Norconex Crawlers (or spiders) are flexible web and filesystem crawlers for collecting, parsing, and manipulating data from the web or filesystem to various data repositories such as search engines.
https://opensource.norconex.com/crawlers
Apache License 2.0
183 stars 68 forks source link

id must be less than 128 characters #323

Closed mhaegeleD closed 7 years ago

mhaegeleD commented 7 years ago

Hallo, I have tried to use the collector in combination with the AWS-Cloudsearch-Comitter.

And I have (still) 2 problems: 1) is there any chance to commit the crawled-results again to AWS in case of something failed, hours of crawling are lying on the harddisk, but there was problems to transmit it to AWS (first problem was the results got too big ("Request size exceeded 20971520 bytes". Any hints how to prevent this error?), second problem in next (smaller) try: There was an ID longer than 128 characters:-( )

2) How can I ensure, that the generated ID isn't longer than 128 characters, because then AWS says no: """id" must be less than 128 characters" and everything fails

Thank you very much for your help,

Many Greetings Michael

essiembre commented 7 years ago

Those are limitations of AWS CloudSearch. You can try to work around them with the following:

Problem 1: Request size exceeded 20971520 bytes AWS CloudSearch restrict document size to 1MB and a document batch to 5MB. You can try to eliminate batch size errors by setting the committer <commitBatchSize> to a very low value.

Eliminating the individual document size problem can be more challenging. If you assume 2-bytes per characters (UTF-8), you can try the following as a post-parse handler in your importer section.

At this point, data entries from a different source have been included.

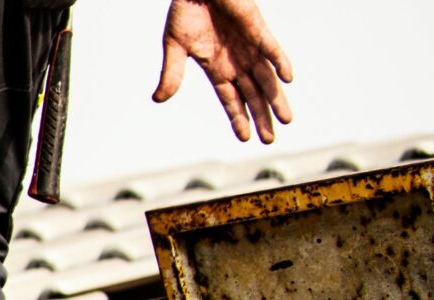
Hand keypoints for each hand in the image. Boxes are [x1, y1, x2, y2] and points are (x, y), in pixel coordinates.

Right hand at [155, 0, 293, 143]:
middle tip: (270, 139)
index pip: (230, 98)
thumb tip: (158, 100)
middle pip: (253, 94)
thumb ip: (171, 73)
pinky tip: (288, 78)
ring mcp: (249, 46)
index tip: (246, 138)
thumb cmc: (187, 10)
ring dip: (276, 98)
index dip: (239, 117)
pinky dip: (281, 62)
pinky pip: (271, 48)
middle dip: (262, 116)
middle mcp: (236, 60)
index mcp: (216, 67)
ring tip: (286, 119)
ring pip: (267, 77)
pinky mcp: (257, 28)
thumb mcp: (175, 46)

<tagger class="com.norconex.importer.handler.tagger.impl.ReplaceTagger">
      <replace fromField="document.reference">
          <fromValue>^(.{1,2500000})</fromValue>
          <toValue>$1</toValue>
      </replace>
</tagger>

Problem 2: "id" must be less than 128 characters In addition to its length, AWS CloudSearch mandates that the ID only contains alphanumeric characters plus these: _ - = # ; : / ? @ &. The following should address both (goes in your crawler config):

  <urlNormalizer class="com.norconex.collector.http.url.impl.GenericURLNormalizer">
    <replacements>
      <replace><match>&amp;view=print</match></replace>
      <replace>
         <match><![CDATA[[^\w\-=#;:/\?@&]]]></match>
         <replacement>_</replacement>
      </replace>
      <replace>
         <match>^(.{1,127})</match>
         <replacement>$1</replacement>
      </replace>
    </replacements>
  </urlNormalizer>

There is a problem with this approach. You may create duplicate URLs if the truncated portion is what makes a URL unique. If this is a problem and you know of a unique metadata field in pages you crawl, it maybe best to use that as the CloudSearch ID. Alternatively, you can create your own IURLNormalizer to dynamically generated a unique ID that is constant for each doc and short enough.

mhaegeleD commented 7 years ago

Thank you very much!